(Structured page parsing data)
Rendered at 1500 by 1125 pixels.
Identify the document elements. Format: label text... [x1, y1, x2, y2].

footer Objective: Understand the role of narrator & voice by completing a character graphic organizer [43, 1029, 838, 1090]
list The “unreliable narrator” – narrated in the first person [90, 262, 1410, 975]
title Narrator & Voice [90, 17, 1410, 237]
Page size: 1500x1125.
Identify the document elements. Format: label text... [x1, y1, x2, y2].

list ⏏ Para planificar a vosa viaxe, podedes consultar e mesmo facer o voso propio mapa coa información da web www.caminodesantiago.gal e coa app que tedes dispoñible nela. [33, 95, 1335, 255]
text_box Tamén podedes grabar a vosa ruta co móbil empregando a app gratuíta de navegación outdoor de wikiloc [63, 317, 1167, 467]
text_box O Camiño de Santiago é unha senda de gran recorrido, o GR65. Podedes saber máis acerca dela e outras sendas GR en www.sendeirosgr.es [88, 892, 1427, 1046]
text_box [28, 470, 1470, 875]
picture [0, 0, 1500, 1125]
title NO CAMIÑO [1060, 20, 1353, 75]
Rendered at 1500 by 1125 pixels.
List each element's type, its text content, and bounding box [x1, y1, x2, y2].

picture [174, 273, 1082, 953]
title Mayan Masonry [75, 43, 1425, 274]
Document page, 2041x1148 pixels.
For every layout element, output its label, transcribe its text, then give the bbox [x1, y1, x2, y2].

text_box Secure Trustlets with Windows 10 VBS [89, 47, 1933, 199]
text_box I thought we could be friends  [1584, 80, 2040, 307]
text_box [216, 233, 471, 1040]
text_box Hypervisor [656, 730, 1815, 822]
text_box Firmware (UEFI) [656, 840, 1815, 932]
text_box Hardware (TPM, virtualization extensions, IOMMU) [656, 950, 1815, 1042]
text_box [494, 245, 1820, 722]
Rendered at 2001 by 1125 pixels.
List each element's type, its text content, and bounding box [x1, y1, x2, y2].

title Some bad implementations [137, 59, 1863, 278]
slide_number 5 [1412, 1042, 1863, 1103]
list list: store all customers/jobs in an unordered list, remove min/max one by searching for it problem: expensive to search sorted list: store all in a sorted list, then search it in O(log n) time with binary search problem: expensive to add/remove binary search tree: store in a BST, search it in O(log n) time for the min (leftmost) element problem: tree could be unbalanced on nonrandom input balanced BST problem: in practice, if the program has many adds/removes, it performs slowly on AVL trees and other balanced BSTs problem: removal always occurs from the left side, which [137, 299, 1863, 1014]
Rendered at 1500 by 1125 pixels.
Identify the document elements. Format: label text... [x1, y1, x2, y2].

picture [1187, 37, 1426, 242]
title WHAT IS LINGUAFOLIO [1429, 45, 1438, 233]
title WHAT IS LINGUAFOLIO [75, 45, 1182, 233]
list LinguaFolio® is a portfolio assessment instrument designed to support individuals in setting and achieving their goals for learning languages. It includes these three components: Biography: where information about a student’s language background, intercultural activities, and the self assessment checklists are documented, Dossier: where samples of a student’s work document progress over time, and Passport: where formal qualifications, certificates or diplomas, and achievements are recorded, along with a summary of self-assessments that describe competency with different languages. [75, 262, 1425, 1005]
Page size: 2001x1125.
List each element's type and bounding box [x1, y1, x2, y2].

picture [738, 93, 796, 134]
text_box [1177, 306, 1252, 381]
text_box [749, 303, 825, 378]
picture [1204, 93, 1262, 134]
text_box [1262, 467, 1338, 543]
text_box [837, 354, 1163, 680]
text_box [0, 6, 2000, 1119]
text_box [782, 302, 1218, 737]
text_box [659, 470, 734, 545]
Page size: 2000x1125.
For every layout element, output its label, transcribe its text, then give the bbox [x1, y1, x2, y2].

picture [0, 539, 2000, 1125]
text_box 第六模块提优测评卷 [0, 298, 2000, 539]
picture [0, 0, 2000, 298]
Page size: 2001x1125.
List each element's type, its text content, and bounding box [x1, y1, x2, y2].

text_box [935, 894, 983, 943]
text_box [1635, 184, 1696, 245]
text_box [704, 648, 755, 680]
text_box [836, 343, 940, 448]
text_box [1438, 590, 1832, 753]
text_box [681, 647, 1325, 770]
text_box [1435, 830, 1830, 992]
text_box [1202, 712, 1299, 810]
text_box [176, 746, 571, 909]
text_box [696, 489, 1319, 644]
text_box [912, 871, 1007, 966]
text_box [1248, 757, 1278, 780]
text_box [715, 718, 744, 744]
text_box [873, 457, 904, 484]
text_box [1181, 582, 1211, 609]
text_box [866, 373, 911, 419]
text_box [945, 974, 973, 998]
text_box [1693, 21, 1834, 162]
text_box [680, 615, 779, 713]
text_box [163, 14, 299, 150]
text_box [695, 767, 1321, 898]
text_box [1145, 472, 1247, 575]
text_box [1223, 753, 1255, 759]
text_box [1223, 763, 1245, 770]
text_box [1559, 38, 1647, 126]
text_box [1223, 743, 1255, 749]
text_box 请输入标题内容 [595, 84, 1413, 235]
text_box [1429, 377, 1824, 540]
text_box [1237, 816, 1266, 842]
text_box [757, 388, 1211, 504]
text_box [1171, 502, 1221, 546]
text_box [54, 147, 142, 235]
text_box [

▶ [Task details] Write out every line from the entries where "size" appears.

▶ [Response below]
Page size: 1500x1125.
Page size: 2001x1125.
Page size: 2000x1125.
Page size: 2001x1125.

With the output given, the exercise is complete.